I don't know what answer I tried to make, but he cut me short.
“Let me say it out!” he cried. “I revere you for your whole-souled devotion to art; I can't rise to it, but there's a strain of poetry in my nature, Loudon, that responds to it. I want you to carry it out, and I mean to help you.”
“Pinkerton, what nonsense is this?” I interrupted.
“Now don't get mad, Loudon; this is a plain piece of business,” said he; “it's done every day; it's even typical. How are all those fellows over here in Paris, Henderson, Sumner, Long?—it's all the same story: a young man just plum full of artistic genius on the one side, a man of business on the other who doesn't know what to do with his dollars
”“But, you fool, you're as poor as a rat,” I cried.

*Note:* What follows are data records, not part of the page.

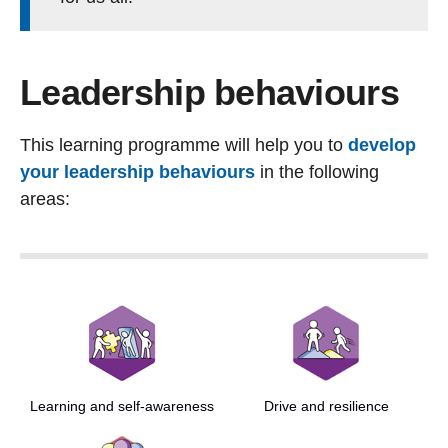
Leadership behaviours
This learning programme will help you to
develop
your leadership behaviours
in the following
areas:
Learning and self-awareness
Drive and resilience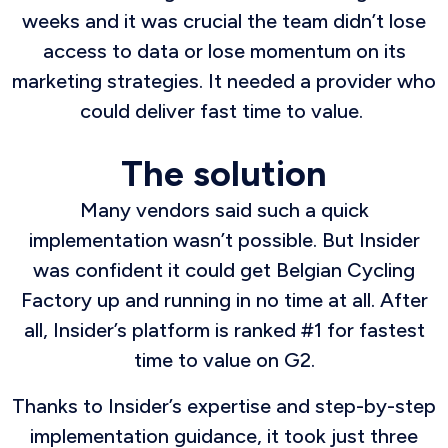
weeks and it was crucial the team didn’t lose
access to data or lose momentum on its
marketing strategies. It needed a provider who
could deliver fast time to value.
The solution
Many vendors said such a quick
implementation wasn’t possible. But Insider
was confident it could get Belgian Cycling
Factory up and running in no time at all. After
all, Insider’s platform is ranked #1 for fastest
time to value on G2.
Thanks to Insider’s expertise and step-by-step
implementation guidance, it took just three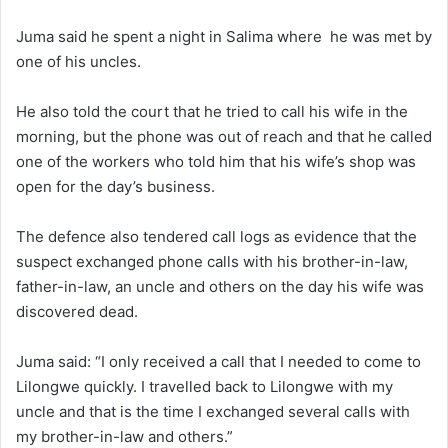
Juma said he spent a night in Salima where he was met by
one of his uncles.
He also told the court that he tried to call his wife in the
morning, but the phone was out of reach and that he called
one of the workers who told him that his wife’s shop was
open for the day’s business.
The defence also tendered call logs as evidence that the
suspect exchanged phone calls with his brother-in-law,
father-in-law, an uncle and others on the day his wife was
discovered dead.
Juma said: “I only received a call that I needed to come to
Lilongwe quickly. I travelled back to Lilongwe with my
uncle and that is the time I exchanged several calls with
my brother-in-law and others.”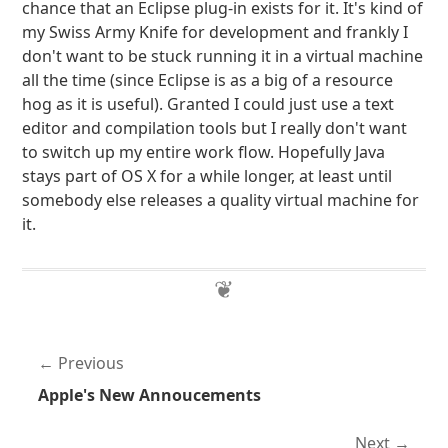
chance that an Eclipse plug-in exists for it. It's kind of
my Swiss Army Knife for development and frankly I
don't want to be stuck running it in a virtual machine
all the time (since Eclipse is as a big of a resource
hog as it is useful). Granted I could just use a text
editor and compilation tools but I really don't want
to switch up my entire work flow. Hopefully Java
stays part of OS X for a while longer, at least until
somebody else releases a quality virtual machine for
it.
Previous
Apple's New Annoucements
Next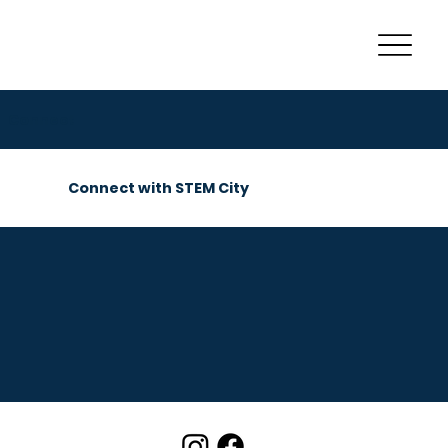
Connect
Connect with STEM City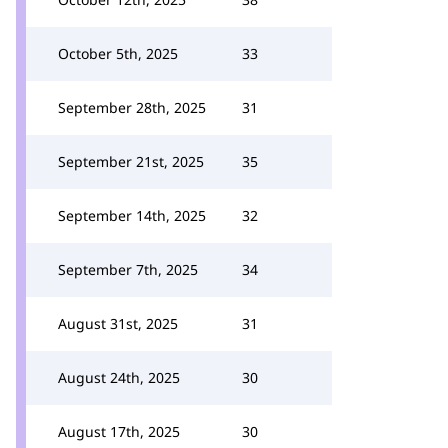
October 5th, 2025
33
September 28th, 2025
31
September 21st, 2025
35
September 14th, 2025
32
September 7th, 2025
34
August 31st, 2025
31
August 24th, 2025
30
August 17th, 2025
30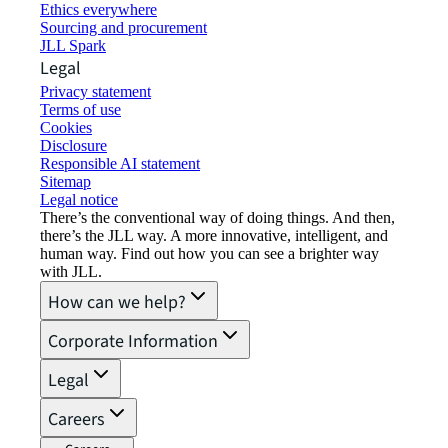
Ethics everywhere
Sourcing and procurement
JLL Spark
Legal
Privacy statement
Terms of use
Cookies
Disclosure
Responsible AI statement
Sitemap
Legal notice​
There’s the conventional way of doing things. And then,
there’s the JLL way. A more innovative, intelligent, and
human way. Find out how you can see a brighter way
with JLL.
How can we help?
Corporate Information
Legal
Careers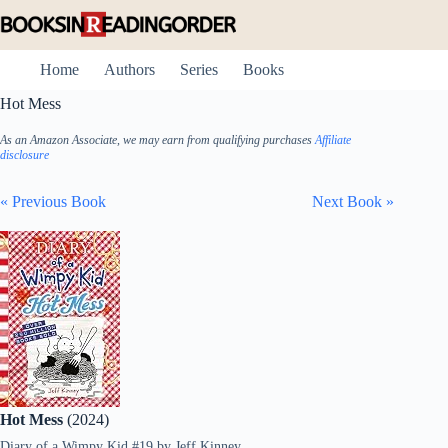
Skip
to
content
Home
Authors
Series
Books
Hot Mess
As an Amazon Associate, we may earn from qualifying purchases
Affiliate
disclosure
« Previous Book
Next Book »
Hot Mess
(2024)
Diary of a Wimpy Kid #19
by
Jeff Kinney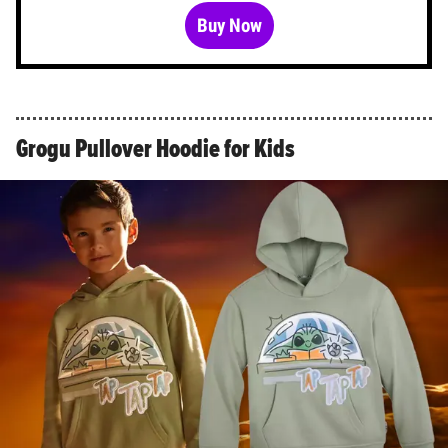
Buy Now
Grogu Pullover Hoodie for Kids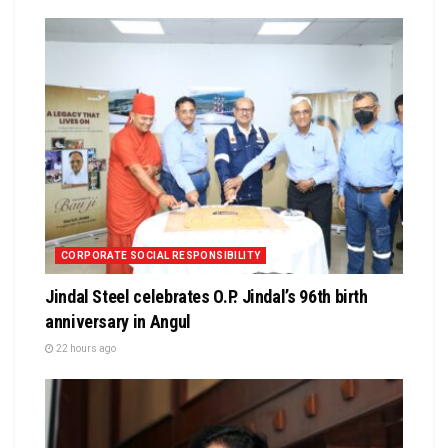
CORPORATE SOCIAL RESPONSIBILITY
Jindal Steel celebrates O.P. Jindal’s 96th birth
anniversary in Angul
22 hours ago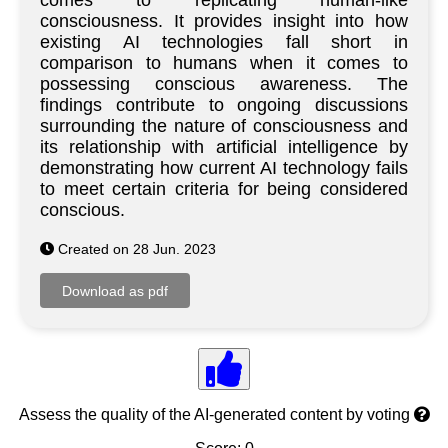
comes to replicating human-like
consciousness. It provides insight into how
existing AI technologies fall short in
comparison to humans when it comes to
possessing conscious awareness. The
findings contribute to ongoing discussions
surrounding the nature of consciousness and
its relationship with artificial intelligence by
demonstrating how current AI technology fails
to meet certain criteria for being considered
conscious.
Created on 28 Jun. 2023
Assess the quality of the AI-generated content by voting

“You wait till I get my irons in the fire!” returned Pinkerton. “I'm bound to be rich; and I tell you I mean to have some of the fun as I go along. Here's your first allowance; take it at the hand of a friend; I'm one that holds friendship sacred as you do yourself. It's only a hundred francs; you'll get the same every month, and as soon as my business begins to expand we'll increase it to something fitting. And so far from it's being a favour, just let me handle your statuary for the American market, and I'll call it one of the smartest strokes of business in my life.”
It took me a long time, and it had cost us both much grateful and painful emotion, before I had finally managed to refuse his offer and compounded for a bottle of particular wine. He dropped the subject at last suddenly with a “Never mind; that's all done with”; nor did he again refer to the subject, though we passed together the rest of the afternoon, and I accompanied him, on his departure; to the doors of the waiting-room at St. Lazare. I felt myself strangely alone; a voice told me that I had rejected both the counsels of wisdom and the helping hand of friendship; and as I passed through the great bright city on my homeward way, I measured it for the first time with the eye of an adversary.